The site for the velopark straddles the urban context of the future edge of Stratford City and the Olympic Legacy Park. The jury was looking for a design that was capable of responding to this dual context, that would make sense as a place both when full of an Olympic crowd and in its later life hosting a local event, that would integrate with the outdoor circuits and the park through fine landscape design and that was rooted in the experience of competitors and spectators. The following brief descriptions cannot do justice to the depth of thought in the designs but aim to give a glimpse of what impressed the jury
- David Morley Architects scheme addressed well the integration the buildings into the parkland context while skilfully addressing both Games-time and Legacy requirements. The team gave great thought to the spectator and cyclist experience and produced an innovative way of bringing spectators close to the action.

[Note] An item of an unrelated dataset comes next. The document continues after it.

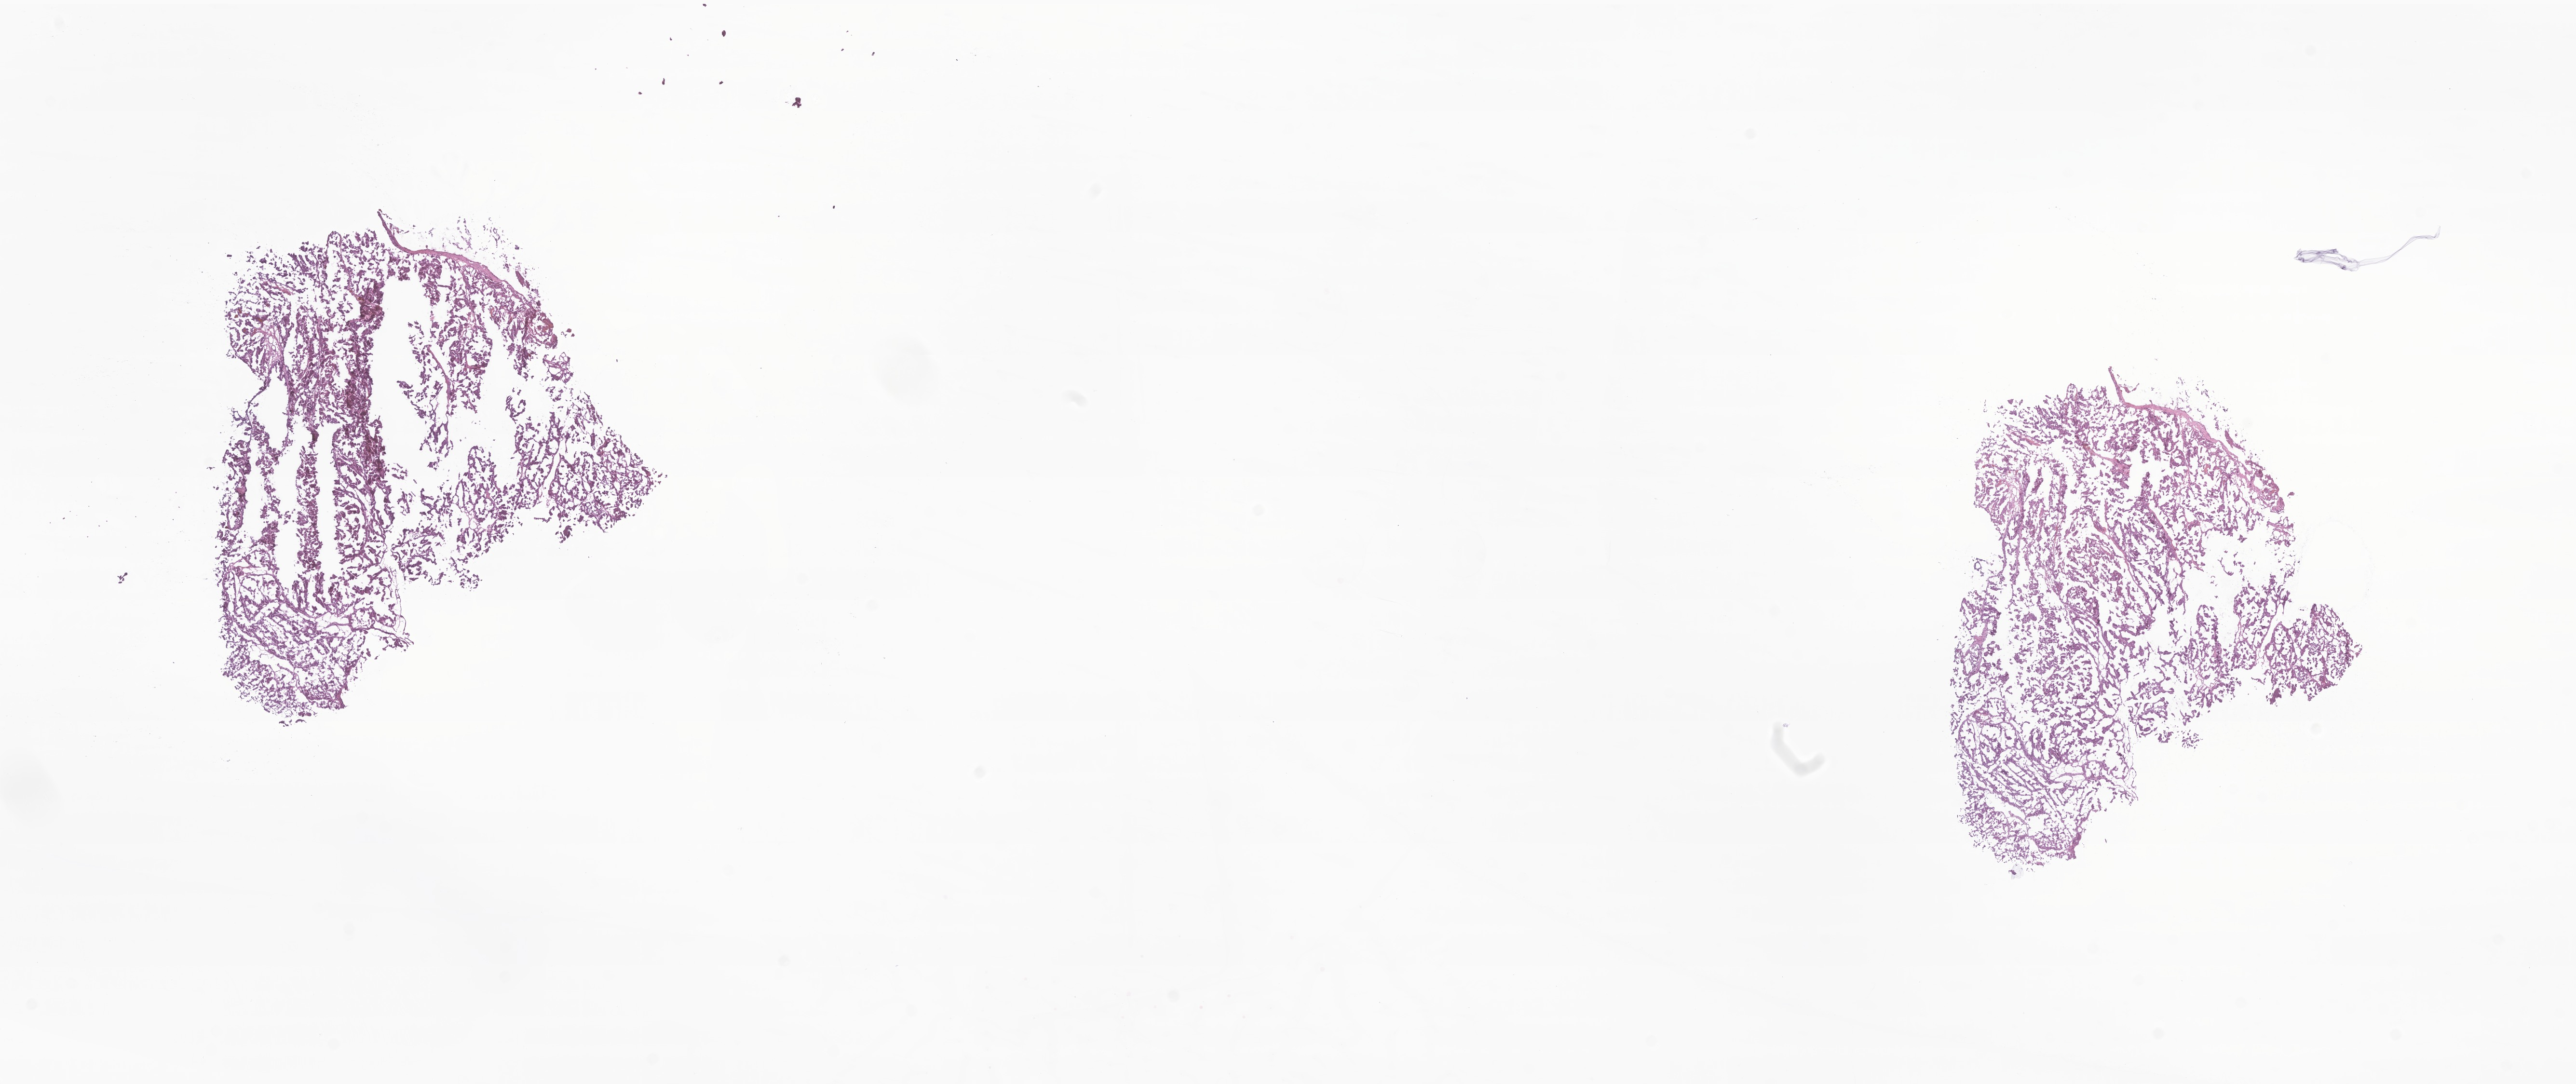
Hematoxylin and eosin (H&E) whole-slide image of tumor tissue from the cerebral ventricle — a low-resolution overview of the entire scanned area, about 22.5 x 9.5 mm; frozen section. Patient female; age 138 days.
Recorded diagnosis: Choroid plexus papilloma, NOS.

- David Chipperfield Architects produced a strong urban response with an elegant vision of the building creating a civic plaza to provide public space for events and anchoring the design to the place
- Foreign Office Architects’ scheme had amongst the strongest of visual concepts based on the idea of a spinning geometrical pattern, which embraced the dome of the venue as well as the landscape. The structural design, based on a rim and spoke idea, extended the cycling metaphor to the interior
- FLACQ’s was one of two schemes that spotted the potential of reconfiguring the site to make a better response to the wider urban context. This produced strong links to Stratford City and articulated the venue as a ‘hinge' in the overall park setting giving it the right prominence
- Wilkinson Eyre Architects design narrative, and technically accomplished proposal celebrated cycling and the elliptical and undulating geometry of the track giving even the enfolding concourse a dynamic and even cinematic quality
- Dominique Perrault’s team took a strongly topographical approach extending the landscape to the roof with its elemental, disk like form. The design proposed a new public square, and pushed the idea of merging public place with sports activities.
- Faulkner Brown’s partnership with Thomas Heatherwick produced a striking and poetic concept in which the entire building took on the beautiful hand-crafted material quality of the wooden cycle track and expressed the spinning and wheeling motion of the race.
After a lengthy discussion the Hopkins Architects team emerged victorious, having impressed the jury with their strong synthesis of architecture and engineering, thorough understanding of the competition brief, and a simple but wonderful diagram that connected the activity inside with the landscape while bringing panoramic distant views of London into the arena. Particularly impressive was their resolution of the demands of the Olympics and Legacy use. Identifying the Olympics as the 'house warming party' for wider regeneration, the team, clearly passionate about cycling, focused on how the longer-term development could promote of sport
I stood for the RIBA presidency in part to promote the message that architectural excellence makes an enormous difference to people’s lives. Zaha Hadid’s Aquatics Centre, Adams and Sutherland’s Greenway and now Hopkins’ Velopark hold the promise that the 2012 Olympics will demonstrate what great architectural and landscape design can do and go on doing long after long after the Olympic flame leaves London in 2012."